For practice managers, it’s time to clean up office processes in preparation for the influx of newly insured patients and paperwork imposed by the Affordable Care Act. A major struggle for most practices, long patient wait times, will begin to work against them as competition heats up, and quality metric based reimbursements kick in. Realistically, if an office is already imposing long wait times on patients, how could they possibly take on more?
The answer is, they can’t. That’s why Providers all around the country are employing new strategies and restructuring their business models to address the issue of patient wait times and prepare for the impact of reform.
A New York Times article titled, Punishing Doctors Who Make You Wait gives patients tips on how to retaliate for long wait times. The article suggests everything from finding another practitioner to writing online reviews; none of which would be desirable for a practice in today’s market.

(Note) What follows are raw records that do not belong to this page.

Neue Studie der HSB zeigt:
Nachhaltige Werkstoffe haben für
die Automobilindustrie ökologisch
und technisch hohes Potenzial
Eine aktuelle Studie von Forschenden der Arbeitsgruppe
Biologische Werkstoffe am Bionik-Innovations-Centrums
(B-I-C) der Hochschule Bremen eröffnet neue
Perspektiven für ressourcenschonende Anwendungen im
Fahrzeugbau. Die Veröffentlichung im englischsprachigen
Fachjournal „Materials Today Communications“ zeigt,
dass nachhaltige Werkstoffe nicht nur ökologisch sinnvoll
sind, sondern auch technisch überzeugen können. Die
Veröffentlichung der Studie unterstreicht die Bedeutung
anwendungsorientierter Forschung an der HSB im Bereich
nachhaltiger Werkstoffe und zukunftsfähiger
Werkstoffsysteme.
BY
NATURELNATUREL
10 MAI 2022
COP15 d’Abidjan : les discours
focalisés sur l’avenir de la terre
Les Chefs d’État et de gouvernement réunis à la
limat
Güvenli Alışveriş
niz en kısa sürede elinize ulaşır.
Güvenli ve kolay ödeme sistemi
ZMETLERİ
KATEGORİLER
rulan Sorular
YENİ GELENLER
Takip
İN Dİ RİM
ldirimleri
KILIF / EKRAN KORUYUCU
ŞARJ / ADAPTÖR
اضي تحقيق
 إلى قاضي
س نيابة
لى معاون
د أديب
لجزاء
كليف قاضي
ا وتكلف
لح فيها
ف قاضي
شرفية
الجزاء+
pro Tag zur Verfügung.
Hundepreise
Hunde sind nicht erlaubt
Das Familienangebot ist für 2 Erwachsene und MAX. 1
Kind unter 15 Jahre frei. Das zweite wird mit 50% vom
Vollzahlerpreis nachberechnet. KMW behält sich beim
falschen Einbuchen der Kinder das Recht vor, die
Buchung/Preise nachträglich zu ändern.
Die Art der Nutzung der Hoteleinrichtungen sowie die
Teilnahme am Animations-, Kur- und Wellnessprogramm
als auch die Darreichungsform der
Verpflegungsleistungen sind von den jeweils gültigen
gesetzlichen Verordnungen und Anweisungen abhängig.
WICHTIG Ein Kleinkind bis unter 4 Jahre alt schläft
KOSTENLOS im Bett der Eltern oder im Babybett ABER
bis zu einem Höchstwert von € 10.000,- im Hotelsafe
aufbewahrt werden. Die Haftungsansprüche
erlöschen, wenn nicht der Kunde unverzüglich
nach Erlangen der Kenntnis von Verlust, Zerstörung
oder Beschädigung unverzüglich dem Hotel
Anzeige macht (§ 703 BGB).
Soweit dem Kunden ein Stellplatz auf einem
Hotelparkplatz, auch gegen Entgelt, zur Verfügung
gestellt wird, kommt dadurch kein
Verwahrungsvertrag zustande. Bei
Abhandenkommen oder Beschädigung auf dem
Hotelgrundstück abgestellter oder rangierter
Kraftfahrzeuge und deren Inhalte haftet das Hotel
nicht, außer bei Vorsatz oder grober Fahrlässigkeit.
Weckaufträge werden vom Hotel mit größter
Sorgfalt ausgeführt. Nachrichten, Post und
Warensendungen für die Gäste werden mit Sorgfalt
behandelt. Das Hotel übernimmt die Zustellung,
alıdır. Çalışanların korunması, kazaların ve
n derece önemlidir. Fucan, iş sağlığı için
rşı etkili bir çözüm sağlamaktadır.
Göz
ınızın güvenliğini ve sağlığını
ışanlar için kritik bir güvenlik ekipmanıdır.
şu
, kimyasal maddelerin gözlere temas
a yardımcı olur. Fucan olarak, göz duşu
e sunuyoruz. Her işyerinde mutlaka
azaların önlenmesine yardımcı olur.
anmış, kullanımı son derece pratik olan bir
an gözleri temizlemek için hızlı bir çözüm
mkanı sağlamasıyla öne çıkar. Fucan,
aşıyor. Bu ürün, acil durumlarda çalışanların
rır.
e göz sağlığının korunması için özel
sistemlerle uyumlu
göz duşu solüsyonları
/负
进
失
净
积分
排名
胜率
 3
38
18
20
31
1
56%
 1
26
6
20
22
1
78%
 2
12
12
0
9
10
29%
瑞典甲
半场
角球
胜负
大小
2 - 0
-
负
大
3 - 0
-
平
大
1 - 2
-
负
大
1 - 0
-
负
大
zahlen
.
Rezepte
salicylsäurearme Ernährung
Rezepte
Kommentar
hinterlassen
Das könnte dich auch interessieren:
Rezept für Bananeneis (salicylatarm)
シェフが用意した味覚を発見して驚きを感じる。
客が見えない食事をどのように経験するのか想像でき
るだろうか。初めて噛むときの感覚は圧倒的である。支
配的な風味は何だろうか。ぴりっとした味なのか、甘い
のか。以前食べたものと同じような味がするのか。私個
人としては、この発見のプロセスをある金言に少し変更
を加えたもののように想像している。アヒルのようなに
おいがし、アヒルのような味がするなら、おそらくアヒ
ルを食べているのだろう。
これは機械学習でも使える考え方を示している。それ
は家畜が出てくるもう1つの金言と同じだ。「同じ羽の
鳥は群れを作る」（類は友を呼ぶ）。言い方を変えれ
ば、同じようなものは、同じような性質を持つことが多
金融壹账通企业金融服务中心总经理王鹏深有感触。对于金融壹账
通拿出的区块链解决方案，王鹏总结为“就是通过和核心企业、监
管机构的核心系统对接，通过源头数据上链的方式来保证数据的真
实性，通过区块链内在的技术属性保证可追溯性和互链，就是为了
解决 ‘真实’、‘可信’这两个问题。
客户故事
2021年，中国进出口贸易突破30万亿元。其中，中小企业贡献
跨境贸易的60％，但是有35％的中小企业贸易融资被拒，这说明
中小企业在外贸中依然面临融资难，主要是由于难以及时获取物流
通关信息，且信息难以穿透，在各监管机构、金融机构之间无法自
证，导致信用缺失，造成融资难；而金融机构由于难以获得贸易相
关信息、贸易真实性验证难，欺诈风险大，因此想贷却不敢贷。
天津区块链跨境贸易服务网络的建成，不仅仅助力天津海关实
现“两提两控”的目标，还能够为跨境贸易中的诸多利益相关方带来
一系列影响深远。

So how do practices conquer the battle of patient wait times without sacrificing revenue? Here are a few ideas:
Completed Disclosure Forms
Many practices invest a ton of money and effort into creating attractive professional looking websites and fail to maximize their effectiveness. One great way to decrease patient wait times is to provide disclosure forms for download on the practice site (or sent in the mail) at the time they book their appointments. Staff can then direct patients to download and complete the forms, prior to their visits. When patients arrive prepared it helps staff to streamline office processes without having to wait for the patients to fill out forms.
Another great way to save time is to pre-verify patient insurance eligibility, before the time of appointment. As a patient books an appointment, staff can capture their insurance information and verify with an Eligibility Verification Program. Eligibility programs are able to verify batch records, allowing staff to process multiple patients at the same time. This task can be saved for early morning or other times when the office is quiet. Eligibility programs save time for both patients and office staff – not to mention reduce chances for rejected claims and bad debt by ensuring that coverage information is accurate.
Save on File Programs
Collecting payments at the time of service is a must to stay competitive in this market. Having a PCI compliant processing program that allows staff to save customer payment information on file, greatly reduces time spent on check-out.
A Concierge Approach
Then there is always the option of becoming a hybrid concierge practice model. Many practices are finding success in charging “members” an annual fee to join and use this revenue to pay for resources to improve the patient experience. These resources can be anything from additional technology to additional staff.
Practices that have been successful at combating these issues have made it their focus. As the nature of the marketplace changes, practices will have to value the loyalty of return patients and put emphasis on the “patient experience” to stay afloat.